A Circuit Court judge has ordered the supervised release of Oscar Cardona, who was convicted in 2022 of second-degree murder in the June 1, 2021, stabbing death of a visitor in Waikiki.
Cardona will live with his mother in her one-bedroom Waikiki condo while he awaits a new trial.
The Hawaii Supreme Court overturned the December 2022 conviction and life sentence with the possibility of parole, finding prosecutorial misconduct, which violated Cardona’s right to a fair trial. It also vacated the Intermediate Court of Appeals’ decision, which affirmed the
conviction.
On Wednesday, Judge James Kawashima granted the defense’s motion to modify the terms of the supervised release by allowing Cardona not only to live with his mother in her Waikiki home, but also to
attend school and seek employment remotely while he awaits retrial.
Attorney Myles Breiner, who handled his appeal, said that if Cardona gets a job, he could help out his single mother. He also asked that Cardona be allowed to obtain MedQuest medical coverage and his Hawaii State ID.
The state did not object to the defense’s motion for modifying the supervised release.
The defense said Cardona will also take out the trash and get mail in the building.
During his trial, Deputy Public Defender Christian Enright said Cardona’s single mother worked as a jewelry salesperson in Waikiki to support her only child, and that Cardona’s father lived in Mexico.
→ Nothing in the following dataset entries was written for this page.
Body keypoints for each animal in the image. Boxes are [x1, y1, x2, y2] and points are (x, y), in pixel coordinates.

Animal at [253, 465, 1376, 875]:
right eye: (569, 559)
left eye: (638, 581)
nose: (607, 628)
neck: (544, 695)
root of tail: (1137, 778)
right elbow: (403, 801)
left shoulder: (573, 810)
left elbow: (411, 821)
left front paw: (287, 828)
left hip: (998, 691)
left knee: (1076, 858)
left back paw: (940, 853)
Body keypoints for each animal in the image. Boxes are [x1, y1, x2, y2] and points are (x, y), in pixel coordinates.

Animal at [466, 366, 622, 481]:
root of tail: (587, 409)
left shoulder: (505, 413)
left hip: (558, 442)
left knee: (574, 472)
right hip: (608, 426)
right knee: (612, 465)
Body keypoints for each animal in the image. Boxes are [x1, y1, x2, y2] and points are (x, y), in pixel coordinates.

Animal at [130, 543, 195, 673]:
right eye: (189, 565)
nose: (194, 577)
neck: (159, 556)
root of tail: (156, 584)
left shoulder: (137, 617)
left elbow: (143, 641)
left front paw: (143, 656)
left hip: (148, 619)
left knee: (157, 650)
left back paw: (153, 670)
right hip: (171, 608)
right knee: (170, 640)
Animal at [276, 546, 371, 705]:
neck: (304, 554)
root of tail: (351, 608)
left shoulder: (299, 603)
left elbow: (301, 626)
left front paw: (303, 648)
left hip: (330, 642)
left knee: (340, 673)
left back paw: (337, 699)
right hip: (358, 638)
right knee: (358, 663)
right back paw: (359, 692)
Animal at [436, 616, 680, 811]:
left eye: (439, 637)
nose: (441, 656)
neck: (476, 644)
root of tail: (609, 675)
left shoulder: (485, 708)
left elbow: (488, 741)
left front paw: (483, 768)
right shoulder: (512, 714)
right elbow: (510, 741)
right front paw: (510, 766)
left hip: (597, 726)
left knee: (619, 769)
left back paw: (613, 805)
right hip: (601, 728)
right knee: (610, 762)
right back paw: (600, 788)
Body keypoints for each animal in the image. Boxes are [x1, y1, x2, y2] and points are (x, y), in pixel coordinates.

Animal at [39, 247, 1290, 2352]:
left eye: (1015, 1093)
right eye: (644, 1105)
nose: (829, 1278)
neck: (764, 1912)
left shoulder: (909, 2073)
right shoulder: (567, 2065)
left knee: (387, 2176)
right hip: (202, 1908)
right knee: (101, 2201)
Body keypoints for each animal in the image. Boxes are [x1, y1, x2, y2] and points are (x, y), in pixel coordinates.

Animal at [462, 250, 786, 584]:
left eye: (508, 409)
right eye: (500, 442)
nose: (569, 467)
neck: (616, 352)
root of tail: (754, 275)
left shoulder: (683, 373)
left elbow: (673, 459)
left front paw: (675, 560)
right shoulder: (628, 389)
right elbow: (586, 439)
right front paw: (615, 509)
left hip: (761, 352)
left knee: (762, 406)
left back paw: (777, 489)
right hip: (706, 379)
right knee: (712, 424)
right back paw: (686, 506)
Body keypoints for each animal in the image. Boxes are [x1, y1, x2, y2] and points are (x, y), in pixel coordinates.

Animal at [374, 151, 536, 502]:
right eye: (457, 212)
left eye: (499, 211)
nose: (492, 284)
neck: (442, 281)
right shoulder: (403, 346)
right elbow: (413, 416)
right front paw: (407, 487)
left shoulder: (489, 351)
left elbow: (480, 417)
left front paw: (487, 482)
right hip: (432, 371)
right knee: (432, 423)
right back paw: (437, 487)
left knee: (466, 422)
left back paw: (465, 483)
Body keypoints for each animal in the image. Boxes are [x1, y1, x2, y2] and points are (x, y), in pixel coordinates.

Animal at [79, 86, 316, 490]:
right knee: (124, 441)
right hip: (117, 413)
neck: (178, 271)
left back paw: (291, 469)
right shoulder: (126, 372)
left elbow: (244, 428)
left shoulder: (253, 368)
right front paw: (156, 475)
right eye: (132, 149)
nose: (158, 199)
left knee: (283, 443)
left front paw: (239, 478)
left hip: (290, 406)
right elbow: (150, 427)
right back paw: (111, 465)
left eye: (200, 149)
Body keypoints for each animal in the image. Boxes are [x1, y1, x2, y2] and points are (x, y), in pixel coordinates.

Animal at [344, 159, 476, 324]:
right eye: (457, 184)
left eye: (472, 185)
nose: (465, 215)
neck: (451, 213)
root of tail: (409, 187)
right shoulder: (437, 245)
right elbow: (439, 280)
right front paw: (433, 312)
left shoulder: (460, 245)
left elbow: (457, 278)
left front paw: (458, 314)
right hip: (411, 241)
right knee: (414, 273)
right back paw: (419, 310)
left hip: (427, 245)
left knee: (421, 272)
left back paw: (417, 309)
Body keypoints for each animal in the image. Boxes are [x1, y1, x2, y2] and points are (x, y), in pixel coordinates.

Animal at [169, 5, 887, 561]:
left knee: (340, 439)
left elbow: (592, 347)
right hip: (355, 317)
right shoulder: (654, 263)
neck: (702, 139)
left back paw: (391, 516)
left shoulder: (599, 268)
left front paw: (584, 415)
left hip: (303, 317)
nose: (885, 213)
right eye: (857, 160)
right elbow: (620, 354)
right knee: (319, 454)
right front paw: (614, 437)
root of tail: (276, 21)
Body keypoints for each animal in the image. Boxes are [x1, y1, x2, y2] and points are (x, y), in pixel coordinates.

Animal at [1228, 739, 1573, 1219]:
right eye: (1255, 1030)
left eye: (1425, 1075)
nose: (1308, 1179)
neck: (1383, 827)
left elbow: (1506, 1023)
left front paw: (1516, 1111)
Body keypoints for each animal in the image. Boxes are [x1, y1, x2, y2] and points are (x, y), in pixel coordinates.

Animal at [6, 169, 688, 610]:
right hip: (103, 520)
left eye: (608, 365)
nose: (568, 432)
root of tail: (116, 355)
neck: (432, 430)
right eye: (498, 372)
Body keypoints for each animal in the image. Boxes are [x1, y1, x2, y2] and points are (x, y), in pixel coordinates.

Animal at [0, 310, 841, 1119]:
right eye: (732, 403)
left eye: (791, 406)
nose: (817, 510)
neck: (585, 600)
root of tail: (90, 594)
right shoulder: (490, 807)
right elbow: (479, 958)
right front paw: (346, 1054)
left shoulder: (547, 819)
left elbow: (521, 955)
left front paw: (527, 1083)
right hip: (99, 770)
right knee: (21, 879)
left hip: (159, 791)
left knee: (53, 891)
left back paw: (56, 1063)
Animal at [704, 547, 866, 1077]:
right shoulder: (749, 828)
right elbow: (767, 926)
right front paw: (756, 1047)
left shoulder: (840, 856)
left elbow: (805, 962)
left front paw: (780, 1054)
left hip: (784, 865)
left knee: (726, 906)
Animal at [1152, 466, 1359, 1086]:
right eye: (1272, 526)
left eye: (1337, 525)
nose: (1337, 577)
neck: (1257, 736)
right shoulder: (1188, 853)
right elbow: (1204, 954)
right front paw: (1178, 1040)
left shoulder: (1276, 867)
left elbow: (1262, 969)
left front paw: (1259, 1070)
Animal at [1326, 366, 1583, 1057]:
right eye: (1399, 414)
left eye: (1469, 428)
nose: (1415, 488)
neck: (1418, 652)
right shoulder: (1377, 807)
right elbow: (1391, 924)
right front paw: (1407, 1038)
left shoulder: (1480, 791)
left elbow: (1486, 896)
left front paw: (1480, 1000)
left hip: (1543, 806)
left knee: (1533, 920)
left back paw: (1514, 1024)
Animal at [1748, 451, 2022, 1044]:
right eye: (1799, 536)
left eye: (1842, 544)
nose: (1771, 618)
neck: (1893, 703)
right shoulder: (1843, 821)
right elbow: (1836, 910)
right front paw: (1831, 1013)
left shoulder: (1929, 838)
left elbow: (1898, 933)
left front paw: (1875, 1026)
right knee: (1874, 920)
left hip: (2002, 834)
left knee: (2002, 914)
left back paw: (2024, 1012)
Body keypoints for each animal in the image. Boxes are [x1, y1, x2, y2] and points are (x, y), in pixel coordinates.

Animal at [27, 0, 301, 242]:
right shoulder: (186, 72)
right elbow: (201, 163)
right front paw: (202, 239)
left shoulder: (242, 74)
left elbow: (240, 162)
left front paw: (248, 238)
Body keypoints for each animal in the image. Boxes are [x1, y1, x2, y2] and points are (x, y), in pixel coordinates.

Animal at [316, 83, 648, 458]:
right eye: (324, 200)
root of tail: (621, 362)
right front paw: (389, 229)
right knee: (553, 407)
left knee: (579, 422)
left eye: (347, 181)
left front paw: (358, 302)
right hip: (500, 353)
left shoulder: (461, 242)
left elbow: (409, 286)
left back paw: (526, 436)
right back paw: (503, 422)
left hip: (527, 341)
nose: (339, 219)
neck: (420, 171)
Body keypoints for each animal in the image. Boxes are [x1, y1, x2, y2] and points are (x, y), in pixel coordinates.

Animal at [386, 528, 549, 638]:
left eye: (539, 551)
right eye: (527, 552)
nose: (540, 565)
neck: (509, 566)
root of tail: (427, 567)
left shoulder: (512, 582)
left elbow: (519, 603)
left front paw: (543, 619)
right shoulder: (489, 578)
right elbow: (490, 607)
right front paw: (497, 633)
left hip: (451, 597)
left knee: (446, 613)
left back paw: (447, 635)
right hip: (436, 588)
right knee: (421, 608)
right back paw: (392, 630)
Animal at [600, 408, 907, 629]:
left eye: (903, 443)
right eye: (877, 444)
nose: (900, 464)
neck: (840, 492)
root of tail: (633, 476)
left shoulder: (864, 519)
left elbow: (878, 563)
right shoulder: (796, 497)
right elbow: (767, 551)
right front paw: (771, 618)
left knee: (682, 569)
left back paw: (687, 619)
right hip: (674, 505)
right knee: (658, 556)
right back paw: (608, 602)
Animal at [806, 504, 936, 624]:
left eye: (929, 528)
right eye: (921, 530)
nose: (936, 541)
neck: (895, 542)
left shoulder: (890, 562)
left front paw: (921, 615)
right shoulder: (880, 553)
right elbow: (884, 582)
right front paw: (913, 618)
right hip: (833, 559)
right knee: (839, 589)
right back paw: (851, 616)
The then-21-year-old man was described as a sheltered innocent who wore thick glasses since age 5 and played Pokemon Go. He had moved out only a couple of months before his
arrest.
The Sept. 20 Supreme Court opinion details what was presented at trial and where Deputy Prosecutor Franklin Don Pacarro Jr. and the appeals court erred:
Cardona brought a gold pocketknife to Kuhio Beach Park after his new roommate, Elijah Horn, called him for help.
Horn had just met four women at Kuhio Beach Park, when two men approached, 19-year-old California visitor Elian Delacerda, who was later killed, and Osvaldo
Castaneda-Pena.
They were initially friendly but began calling Horn the “N-word” and other names and became
aggressive. Horn phoned Cardona for help. He testified he didn’t want to look like a “pipsqueak.”
Cardona arrived on his electric bicycle.
The argument turned physical. Cardona pulled out his gold pocketknife. Castaneda-Pena struck Horn, who hit back with his skateboard. One of the women also hit Castaneda-
Pena with the skateboard.
Delacerda punched Cardona in the face. Cardona, who has extremely poor
vision and wears thick glasses, said he lost his glasses in the scuffle.
Cardona stabbed him several times, and he died of a sharp-force wound to his heart.
The high court said in closing arguments Pacarro improperly called Cardona a liar and an “enforcer,” denying him the right to a fair trial.
Cardona filed a notice of intent that explains he has myopic degeneration, resulting in extremely blurred vision and headaches, and needs extremely thick glasses at all times to see.
Horn said Cardona was not a fighter, not violent, and that he had never seen him fight before.
The ruling says the deputy prosecutor asked Horn improper leading questions.
The chief medical examiner testified Delacerda died of an inch-long wound between 1 and 2 inches deep that hit his heart.
He had a total of five sharp-force injuries. His blood alcohol content was more than three times the legal limit.
Cardona testified Delacerda punched him in the face, which broke his glasses, and everything went “blurry and dark.”
He also testified that he held out the knife, and Delacerda may have run up against it and stabbed
himself.
Cardona and Pacarro got into a back-and-forth about whether Delacerda walked into the knife.
“You never gave him any strikes?” Pacarro asked.
“No,” Cardona answered.
“Oh, so he stabbed himself?” the prosecutor asked.
“He probably ran into it,” Cardona said.
The high court found prosecutorial misconduct when, during the deputy prosecutor’s rebuttal closing argument, he said:
“People lie. The evidence doesn’t lie.
“Defendant said, ‘Well, when I don’t wear my glasses, I’m blurry.’ He didn’t say he was colorblind. Guy was wearing
a red hat, black shirt, red shorts. You take off your glasses … you see a
figure.”
He also says, “He’s scared? He looks like the
enforcer,” “riding around on his bike, like he owned those streets.”
Pacarro also said, “There’s no credible, independent evidence that he had an eye problem.”
The high court found
the appeals court erred
by characterizing the deputy prosecutor’s statements as benign, and that his use of leading questions throughout the trial was harmless beyond a reasonable doubt.
“We conclude that prosecutorial misconduct prejudiced Cardona’s right to a fair trial in violation of the due process clause … of the Hawaii Constitution,” the opinion reads.